Just one example in conclusion from my own family’s experience. Kenton, Ohio is as much a part of the American heartland as Peoria, Illinois or Debuque, Iowa. At any rate it was in Kenton that I realised where some of the re-drawn boundaries lie in defining true Americanness. Kenton is the county seat of Hardin County. This county is also home to Ohio Northern University where I taught Political Science for forty years and where my two daughters grew up and attended Ada elementary and Ada High School. They were immersed in community life to the same extent as any of the other youngsters in Ada. They adopted many of the habits and behaviours of their teen-age peers. They became “Ada Bulldogs”. They joined 4-H [Head, Heart, Hands and Health – a nonprofit youth organisation] and were active in the life of the school, including the Junior Prom. My older daughter Csilla even became a finalist for Queen of the County Fair in Kenton. Each and every finalist summed up her life-shaping activities. Csilla included her stint with the Hungarian Girl Scouts in the Chicago and Cleveland summer camps as of importance. In the stands I sat next to our Dean of Arts and Sciences, who gasped and grimaced when Csilla said “Hungarian Girl Scouts” rather than “Brownies”. Apparently the judges who chose the “County Fair Queen” also shared the same sentiments.
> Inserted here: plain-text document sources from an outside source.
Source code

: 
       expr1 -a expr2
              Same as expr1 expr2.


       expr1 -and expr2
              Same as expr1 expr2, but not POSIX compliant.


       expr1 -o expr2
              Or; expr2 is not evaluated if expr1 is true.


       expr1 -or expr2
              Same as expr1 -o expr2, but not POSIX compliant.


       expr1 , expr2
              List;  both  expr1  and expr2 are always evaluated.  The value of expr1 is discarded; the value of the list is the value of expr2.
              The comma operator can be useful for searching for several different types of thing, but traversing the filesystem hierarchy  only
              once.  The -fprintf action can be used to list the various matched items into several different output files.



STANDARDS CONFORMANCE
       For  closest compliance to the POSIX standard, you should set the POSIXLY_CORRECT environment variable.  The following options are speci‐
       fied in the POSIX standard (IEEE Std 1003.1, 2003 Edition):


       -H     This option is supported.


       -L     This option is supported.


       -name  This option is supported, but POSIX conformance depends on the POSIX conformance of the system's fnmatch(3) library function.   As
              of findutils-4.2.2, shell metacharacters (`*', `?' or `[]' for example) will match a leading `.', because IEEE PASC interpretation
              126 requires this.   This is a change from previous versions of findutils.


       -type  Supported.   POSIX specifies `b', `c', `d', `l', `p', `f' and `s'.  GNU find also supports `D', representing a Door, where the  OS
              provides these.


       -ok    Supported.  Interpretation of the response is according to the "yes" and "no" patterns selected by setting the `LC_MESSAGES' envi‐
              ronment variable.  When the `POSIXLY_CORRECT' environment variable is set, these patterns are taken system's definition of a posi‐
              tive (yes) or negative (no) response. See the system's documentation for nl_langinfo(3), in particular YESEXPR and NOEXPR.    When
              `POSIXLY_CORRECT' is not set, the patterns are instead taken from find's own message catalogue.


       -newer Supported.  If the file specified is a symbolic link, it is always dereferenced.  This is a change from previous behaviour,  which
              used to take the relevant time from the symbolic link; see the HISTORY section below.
This did not faze Csilla or Anikó, both are still 100 per cent Americans and 100 per cent Hungarians with a hyphen connecting the two. Their story, like the story of other Hungarian-Americans and American-Hungarians, reflects the complexity of the assimilation process, the Americanisation process in the United States. In most instances it takes at least two generations, but sometimes absorption may be achieved in just one generation, or it may remain elusive and unattainable even after three or four generations. In the latter case we can speak of an active diaspora consciousness. Class background, religious affiliation, immigrant or émigré background may complicate the process as well as the characteristics of the settlement where the “foreigner” enters the United States. However, for Hungarians the retention of the Hungarian mother tongue is key to being a part of the Hungarian diaspora.